苏丹冲突蔓延(一):南科尔多凡州的战争
苏丹冲突蔓延(一):南科尔多凡州的战争
Table of Contents
  1. Executive Summary
Slideshow: War in South Kordofan
Slideshow: War in South Kordofan
Report 198 / Africa

苏丹冲突蔓延(一):南科尔多凡州的战争

执行摘要

南科尔多凡州(South Kordofan)的战争没有很快结束的迹象。这场战争与1984-2002年的内战有很多相似之处,但是又有很大的区别。与当年相比,如今的叛乱力量--总部在努巴山区的苏丹人民解放运动(北方局)(Sudan People’s Liberation Movement-North,SPLM-N)有着更好的武装,苏丹国内的民族分歧也不像当年那么明显。SPLM-N也是达尔富尔反政府武装联盟苏丹革命阵线(Sudan Revolutionary Front,SRF)的一部分,SRF正致力于将其它地区的一些武装团体纳入旗下,这些武装团体对政府抱有的幻想已经破灭了。阿拉伯部落以前曾输送过大批青壮年男子,这些人成为了当时战斗的主力军,而现在这些部落不再全心全意地支持政府,许多人加入了与喀土穆对抗的团体。这场冲突处处显示着一种战略僵持,陷入僵持的各方都希望来自外界的压力会改变对手的打算。然而,战争的确造成了可怕的伤亡,殃及的主要是平民。除非苏丹政府和SRF能在国际社会的帮助下进行接触,通过谈判达成一个全面解决苏丹国内多个冲突的方案,否则这个国家遭受的战祸将永无休止。

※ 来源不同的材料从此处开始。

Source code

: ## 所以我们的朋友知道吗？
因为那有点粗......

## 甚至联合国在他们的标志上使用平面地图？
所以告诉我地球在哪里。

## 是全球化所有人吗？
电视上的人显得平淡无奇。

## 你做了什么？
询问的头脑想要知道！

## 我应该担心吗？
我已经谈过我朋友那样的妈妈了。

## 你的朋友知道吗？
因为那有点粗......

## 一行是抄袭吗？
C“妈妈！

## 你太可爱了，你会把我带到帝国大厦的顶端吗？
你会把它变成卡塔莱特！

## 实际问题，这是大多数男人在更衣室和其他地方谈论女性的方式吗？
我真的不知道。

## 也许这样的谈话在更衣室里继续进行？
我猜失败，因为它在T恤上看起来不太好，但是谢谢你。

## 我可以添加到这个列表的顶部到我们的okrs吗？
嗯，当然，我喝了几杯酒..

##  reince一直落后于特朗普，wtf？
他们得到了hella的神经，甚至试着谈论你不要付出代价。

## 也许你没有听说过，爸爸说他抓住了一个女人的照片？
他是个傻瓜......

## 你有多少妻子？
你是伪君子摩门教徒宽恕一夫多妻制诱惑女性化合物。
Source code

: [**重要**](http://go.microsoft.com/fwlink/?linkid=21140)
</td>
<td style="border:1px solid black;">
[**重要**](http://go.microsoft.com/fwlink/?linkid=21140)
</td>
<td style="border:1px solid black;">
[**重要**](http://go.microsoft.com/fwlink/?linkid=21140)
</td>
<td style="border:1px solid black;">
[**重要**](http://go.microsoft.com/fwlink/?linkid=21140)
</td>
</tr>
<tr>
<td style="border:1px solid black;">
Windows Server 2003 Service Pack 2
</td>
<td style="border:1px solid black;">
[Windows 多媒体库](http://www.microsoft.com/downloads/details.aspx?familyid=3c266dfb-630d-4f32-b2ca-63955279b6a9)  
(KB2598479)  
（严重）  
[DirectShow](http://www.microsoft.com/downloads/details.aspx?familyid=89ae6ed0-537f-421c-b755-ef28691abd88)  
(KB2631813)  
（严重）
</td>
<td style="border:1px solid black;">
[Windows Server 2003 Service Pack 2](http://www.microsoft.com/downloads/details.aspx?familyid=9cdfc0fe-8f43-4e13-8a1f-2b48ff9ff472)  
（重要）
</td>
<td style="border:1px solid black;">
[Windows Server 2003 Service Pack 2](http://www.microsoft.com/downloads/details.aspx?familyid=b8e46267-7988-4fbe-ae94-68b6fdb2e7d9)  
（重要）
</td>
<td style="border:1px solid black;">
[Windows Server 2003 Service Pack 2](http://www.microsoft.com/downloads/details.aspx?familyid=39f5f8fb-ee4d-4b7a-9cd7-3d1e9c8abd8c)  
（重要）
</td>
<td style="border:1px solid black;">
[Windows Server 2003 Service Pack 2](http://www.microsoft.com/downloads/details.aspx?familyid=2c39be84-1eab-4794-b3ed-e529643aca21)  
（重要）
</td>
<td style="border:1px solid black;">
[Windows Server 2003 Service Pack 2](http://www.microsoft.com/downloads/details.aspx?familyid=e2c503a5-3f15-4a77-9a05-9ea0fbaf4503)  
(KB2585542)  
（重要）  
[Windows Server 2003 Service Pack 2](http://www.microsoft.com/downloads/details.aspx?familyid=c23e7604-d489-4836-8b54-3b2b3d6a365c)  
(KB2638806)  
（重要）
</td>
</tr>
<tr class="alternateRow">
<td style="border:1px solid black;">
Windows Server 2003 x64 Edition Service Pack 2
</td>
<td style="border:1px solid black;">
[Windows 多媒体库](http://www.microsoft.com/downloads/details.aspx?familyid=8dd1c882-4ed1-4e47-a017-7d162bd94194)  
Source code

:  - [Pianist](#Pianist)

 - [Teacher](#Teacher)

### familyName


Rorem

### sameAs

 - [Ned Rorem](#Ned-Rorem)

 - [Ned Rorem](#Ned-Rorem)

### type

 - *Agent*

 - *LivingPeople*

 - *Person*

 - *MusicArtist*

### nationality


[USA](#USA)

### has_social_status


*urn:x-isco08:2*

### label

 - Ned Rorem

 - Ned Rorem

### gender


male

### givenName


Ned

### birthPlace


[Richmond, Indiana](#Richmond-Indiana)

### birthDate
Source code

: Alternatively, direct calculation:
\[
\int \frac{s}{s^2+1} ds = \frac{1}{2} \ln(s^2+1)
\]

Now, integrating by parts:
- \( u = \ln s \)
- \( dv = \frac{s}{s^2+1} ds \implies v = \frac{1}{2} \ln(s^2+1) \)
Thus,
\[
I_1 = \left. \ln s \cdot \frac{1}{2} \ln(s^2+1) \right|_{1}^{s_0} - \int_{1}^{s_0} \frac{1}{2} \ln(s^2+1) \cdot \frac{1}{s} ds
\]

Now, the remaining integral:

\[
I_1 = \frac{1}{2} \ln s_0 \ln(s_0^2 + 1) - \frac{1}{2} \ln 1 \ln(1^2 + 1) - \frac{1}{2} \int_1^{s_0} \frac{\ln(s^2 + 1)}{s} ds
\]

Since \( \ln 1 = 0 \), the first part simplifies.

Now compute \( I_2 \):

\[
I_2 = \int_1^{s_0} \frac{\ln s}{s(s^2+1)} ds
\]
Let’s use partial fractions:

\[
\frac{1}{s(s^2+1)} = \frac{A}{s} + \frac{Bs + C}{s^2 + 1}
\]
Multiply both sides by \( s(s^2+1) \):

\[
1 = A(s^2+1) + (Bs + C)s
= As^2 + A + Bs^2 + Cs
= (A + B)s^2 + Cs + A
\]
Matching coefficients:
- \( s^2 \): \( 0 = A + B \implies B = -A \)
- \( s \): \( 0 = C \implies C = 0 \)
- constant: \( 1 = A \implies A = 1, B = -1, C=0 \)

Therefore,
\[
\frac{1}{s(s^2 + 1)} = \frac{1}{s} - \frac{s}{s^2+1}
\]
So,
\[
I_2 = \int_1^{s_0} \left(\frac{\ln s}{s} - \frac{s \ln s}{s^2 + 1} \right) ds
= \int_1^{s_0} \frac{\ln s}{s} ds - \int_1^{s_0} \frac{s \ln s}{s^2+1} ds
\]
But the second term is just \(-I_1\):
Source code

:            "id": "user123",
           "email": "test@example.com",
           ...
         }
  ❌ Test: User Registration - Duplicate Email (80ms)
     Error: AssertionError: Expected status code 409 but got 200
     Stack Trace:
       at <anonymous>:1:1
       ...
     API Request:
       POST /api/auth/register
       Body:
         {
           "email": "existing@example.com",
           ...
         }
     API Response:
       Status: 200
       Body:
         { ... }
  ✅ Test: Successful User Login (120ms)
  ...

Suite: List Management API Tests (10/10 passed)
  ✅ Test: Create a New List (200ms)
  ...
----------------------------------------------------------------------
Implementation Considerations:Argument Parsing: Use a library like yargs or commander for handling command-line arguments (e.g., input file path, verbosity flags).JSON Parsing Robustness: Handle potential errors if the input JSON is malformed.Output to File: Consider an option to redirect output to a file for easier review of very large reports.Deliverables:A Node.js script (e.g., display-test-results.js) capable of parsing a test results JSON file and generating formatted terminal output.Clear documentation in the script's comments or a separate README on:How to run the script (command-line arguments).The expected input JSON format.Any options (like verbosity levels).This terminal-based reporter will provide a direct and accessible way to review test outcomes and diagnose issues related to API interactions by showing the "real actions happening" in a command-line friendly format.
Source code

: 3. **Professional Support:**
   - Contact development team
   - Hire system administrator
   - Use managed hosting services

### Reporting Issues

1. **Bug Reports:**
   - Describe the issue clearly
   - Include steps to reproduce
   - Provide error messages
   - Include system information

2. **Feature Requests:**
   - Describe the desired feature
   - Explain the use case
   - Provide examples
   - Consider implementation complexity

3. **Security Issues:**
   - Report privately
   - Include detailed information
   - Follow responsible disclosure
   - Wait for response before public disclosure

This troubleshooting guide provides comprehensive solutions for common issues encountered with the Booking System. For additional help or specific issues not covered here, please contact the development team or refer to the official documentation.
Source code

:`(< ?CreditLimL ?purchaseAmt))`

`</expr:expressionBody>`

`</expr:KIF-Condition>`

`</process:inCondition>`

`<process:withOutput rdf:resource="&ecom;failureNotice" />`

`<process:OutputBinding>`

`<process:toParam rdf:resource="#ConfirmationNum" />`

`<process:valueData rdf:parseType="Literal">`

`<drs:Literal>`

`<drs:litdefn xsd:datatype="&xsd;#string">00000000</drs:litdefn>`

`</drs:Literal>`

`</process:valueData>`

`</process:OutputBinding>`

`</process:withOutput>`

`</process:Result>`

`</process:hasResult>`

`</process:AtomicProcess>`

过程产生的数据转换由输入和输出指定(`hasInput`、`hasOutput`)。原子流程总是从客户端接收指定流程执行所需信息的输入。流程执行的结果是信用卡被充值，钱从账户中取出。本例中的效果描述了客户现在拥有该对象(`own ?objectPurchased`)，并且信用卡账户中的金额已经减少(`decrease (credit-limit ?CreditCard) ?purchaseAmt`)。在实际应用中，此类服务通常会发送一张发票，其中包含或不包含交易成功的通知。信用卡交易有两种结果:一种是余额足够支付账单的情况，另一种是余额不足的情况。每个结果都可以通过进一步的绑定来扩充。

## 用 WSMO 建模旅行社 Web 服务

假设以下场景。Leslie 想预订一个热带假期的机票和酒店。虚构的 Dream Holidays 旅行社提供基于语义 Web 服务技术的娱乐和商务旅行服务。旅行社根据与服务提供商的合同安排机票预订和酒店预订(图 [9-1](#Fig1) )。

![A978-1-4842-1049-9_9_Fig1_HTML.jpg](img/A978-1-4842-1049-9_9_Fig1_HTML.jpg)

这场冲突的根源仍然和过去一样——政治边缘化、强占土地以及未兑现承诺。但是,民族动态已经有了重要的改变。米塞里亚(Misseriya)阿拉伯人在第一次战争期间是政府在当地的主要支持者,但是他们对喀土穆已经日渐失望,2005年政府废除代表单一种族家园的西科尔多凡州的决定更是让他们失望。政府号召他们再次动员起来,对此他们无动于衷,许多米塞里亚年轻人正在加入SPLM-N或SRF中的其他组织。南科尔多凡州另一个主要的阿拉伯部落哈瓦马(Hawazma)也正开始改变立场。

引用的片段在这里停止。